TEXT EXCERPT →
►

Refacor shutdown logic in Goofy into a standalone factory test.

We can have better control over the execution of a standalone shutdown
test with automator. This CL also makes the behavior of Goofy RPC's
RunTest() method consistent so that a caller is able to get back run ID
of shutdown test.

max_reboot_time_secs is moved from test list options to 'shutdown' factory
test dargs.

BUG=none
TEST=make test
TEST=e2e test
TEST=manually test on my DUT

Change-Id: Ie204c438adf22e2da72b8ee6e852bbb34f8057ca
Reviewed-on: https://chromium-review.googlesource.com/188135
Reviewed-by: Jon Salz <jsalz@chromium.org>
Commit-Queue: Ricky Liang <jcliang@chromium.org>
Tested-by: Ricky Liang <jcliang@chromium.org>
diff --git a/py/goofy/goofy.py b/py/goofy/goofy.py
index b36e496..b0058ca 100755
--- a/py/goofy/goofy.py
+++ b/py/goofy/goofy.py
@@ -64,9 +64,6 @@
 
 CLEANUP_LOGS_PAUSED = '/var/lib/cleanup_logs_paused'
 
-# File that suppresses reboot if present (e.g., for development).

◄

Dataset entries:
►

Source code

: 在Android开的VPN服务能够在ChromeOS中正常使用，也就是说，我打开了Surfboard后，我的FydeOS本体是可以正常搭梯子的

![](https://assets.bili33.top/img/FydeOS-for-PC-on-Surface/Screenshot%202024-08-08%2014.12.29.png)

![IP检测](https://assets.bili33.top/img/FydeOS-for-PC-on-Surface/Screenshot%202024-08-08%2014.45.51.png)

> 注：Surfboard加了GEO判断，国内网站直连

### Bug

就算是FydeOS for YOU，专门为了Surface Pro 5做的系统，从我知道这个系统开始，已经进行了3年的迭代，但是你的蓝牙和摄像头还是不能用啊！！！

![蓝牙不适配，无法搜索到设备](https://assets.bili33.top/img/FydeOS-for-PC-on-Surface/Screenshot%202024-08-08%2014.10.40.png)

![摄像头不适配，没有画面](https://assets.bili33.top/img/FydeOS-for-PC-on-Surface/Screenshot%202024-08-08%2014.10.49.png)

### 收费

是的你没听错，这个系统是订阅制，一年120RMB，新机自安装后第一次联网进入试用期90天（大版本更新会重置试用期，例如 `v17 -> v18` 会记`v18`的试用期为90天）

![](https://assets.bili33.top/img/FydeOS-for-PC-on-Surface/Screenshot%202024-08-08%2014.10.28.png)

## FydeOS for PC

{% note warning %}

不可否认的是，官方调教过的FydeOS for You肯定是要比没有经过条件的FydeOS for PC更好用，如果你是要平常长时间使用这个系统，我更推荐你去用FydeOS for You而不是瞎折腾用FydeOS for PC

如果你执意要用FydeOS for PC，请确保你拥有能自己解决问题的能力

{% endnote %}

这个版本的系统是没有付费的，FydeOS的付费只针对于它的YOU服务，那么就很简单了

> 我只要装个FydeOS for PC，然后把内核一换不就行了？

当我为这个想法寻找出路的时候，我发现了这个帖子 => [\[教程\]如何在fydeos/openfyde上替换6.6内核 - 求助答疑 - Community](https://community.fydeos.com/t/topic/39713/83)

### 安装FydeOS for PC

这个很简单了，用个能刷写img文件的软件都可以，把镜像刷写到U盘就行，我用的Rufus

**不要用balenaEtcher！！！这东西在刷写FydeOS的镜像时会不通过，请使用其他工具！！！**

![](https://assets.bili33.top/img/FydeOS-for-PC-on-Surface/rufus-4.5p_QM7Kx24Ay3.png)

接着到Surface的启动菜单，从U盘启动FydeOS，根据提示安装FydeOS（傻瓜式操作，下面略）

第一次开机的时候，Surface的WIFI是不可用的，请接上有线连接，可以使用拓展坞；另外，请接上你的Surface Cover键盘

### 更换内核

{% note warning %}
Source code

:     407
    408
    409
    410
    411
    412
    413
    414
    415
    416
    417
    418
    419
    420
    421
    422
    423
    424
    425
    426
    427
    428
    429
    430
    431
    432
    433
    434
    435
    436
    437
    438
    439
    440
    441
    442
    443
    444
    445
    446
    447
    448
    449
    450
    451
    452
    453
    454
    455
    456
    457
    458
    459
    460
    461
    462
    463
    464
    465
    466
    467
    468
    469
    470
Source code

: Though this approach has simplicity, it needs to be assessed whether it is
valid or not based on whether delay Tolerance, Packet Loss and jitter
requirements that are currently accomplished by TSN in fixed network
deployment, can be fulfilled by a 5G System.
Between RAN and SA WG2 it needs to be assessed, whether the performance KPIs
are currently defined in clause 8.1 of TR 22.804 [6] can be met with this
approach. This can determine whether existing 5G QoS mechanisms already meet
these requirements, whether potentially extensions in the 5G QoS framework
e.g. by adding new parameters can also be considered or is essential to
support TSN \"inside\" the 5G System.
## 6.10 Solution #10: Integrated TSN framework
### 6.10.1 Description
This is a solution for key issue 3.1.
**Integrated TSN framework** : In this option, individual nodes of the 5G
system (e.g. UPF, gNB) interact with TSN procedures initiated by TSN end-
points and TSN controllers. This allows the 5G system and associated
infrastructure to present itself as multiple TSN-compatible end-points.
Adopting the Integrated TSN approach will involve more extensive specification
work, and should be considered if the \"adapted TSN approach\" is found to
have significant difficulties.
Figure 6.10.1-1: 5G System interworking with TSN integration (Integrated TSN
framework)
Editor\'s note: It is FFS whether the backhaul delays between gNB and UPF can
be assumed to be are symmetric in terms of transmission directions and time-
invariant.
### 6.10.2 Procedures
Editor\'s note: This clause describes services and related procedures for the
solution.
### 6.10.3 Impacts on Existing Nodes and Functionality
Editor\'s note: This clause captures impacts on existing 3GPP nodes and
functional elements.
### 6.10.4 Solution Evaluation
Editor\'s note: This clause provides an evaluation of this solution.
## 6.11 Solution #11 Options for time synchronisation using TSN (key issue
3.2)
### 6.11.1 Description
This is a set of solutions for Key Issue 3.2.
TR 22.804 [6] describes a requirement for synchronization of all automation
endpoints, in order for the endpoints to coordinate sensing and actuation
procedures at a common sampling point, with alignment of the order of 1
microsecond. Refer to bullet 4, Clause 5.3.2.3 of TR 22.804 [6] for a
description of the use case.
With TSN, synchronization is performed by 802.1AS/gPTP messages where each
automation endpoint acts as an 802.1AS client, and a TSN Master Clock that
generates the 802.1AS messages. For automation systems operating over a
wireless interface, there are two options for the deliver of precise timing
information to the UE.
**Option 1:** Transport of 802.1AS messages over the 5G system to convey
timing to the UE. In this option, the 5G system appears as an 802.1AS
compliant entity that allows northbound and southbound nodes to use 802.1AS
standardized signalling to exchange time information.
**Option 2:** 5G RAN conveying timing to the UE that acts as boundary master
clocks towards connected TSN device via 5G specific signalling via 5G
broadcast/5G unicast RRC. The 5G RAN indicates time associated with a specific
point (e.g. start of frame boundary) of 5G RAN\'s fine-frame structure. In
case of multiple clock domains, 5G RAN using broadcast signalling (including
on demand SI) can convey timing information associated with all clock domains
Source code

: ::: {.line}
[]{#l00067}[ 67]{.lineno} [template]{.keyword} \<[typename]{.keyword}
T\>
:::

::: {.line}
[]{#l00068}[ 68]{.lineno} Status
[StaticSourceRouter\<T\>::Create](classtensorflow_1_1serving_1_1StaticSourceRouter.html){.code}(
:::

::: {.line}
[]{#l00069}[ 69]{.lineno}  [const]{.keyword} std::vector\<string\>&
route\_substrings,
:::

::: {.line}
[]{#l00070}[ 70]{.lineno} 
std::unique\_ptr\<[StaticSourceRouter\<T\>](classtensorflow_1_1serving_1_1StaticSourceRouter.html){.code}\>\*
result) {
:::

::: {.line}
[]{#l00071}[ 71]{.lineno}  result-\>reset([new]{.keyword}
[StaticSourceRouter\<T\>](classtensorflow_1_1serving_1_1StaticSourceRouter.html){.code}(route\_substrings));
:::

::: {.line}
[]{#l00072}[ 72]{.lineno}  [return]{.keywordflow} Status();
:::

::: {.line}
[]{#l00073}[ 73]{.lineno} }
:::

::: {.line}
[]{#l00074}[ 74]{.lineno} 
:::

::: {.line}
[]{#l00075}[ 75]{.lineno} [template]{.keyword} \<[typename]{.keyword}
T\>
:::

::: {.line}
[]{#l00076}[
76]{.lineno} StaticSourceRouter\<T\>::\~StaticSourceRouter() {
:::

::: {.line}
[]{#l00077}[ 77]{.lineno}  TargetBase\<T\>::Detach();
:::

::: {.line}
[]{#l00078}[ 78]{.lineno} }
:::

◄

Do these statements agree with the commit message above? Answer yes or no for each and quote the words that decide it. (a) max_reboot_time_secs now belongs to the shutdown test's dargs instead of the test list options. (b) Ricky Liang reviewed the change. (c) The change lets a caller of RunTest() get back the run ID of the shutdown test.

EXPECTED OUTPUT →
(a) Yes: "max_reboot_time_secs is moved from test list options to 'shutdown' factory test dargs."
(b) No: "Reviewed-by: Jon Salz <jsalz@chromium.org>"
(c) Yes: "a caller is able to get back run ID of shutdown test."